Il primario era assolutamente contrario che lo portassimo via, ma lui voleva tornare in Burkina, a morire nella sua missione. Là ha vissuto ancora quattro anni, lavorando da mattina a sera. Ogni sera si ritirava che era veramente sfinito, consumato, ed è finito così.

Negli ultimi giorni della sua vita, c’era, in modo particolare, il problema degli orfani: con la guerra della Costa d’Avorio tantissimi orfani sono rientrati e lui, dall’ospedale, è riuscito ad organizzare, pagando dei camionisti, il loro ritorno in patria attraverso il Ghana o il Togo. Dopo la sua morte, un giovane che era stato accolto presso il suo centro, ha fatto un dipinto: “Io Silvestro lo vedo così, l’ho visto così”. Vi si intravede un uomo crocifisso, ma dalle spalle in su tutto il corpo scompare ed emana luce. Emana solo luce. Per me Silvestro era così, un uomo in croce che dava amore.

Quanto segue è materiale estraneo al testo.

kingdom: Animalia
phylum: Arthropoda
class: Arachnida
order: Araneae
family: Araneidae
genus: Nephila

Termino con le parole di una giornalista italiana che aveva preparato un video sul suo centro per conto della CEI: “Mi avevano sconsigliato di andare a filmare quel centro perché anche troppo conosciuto, ma quei due giorni che ho passato laggiù sono stati i più belli della mia vita. Ho incontrato un povero uomo nella savana, un povero uomo che vuol essere seppellito sotto un albero, un povero uomo di cui Cristo ha voluto servirsi. Un vecchio di 74 anni dal viso rugoso, le mani spesse da contadino, il corpo abbronzato e ruvido, lo sguardo lucido dei visionari e dei santi”.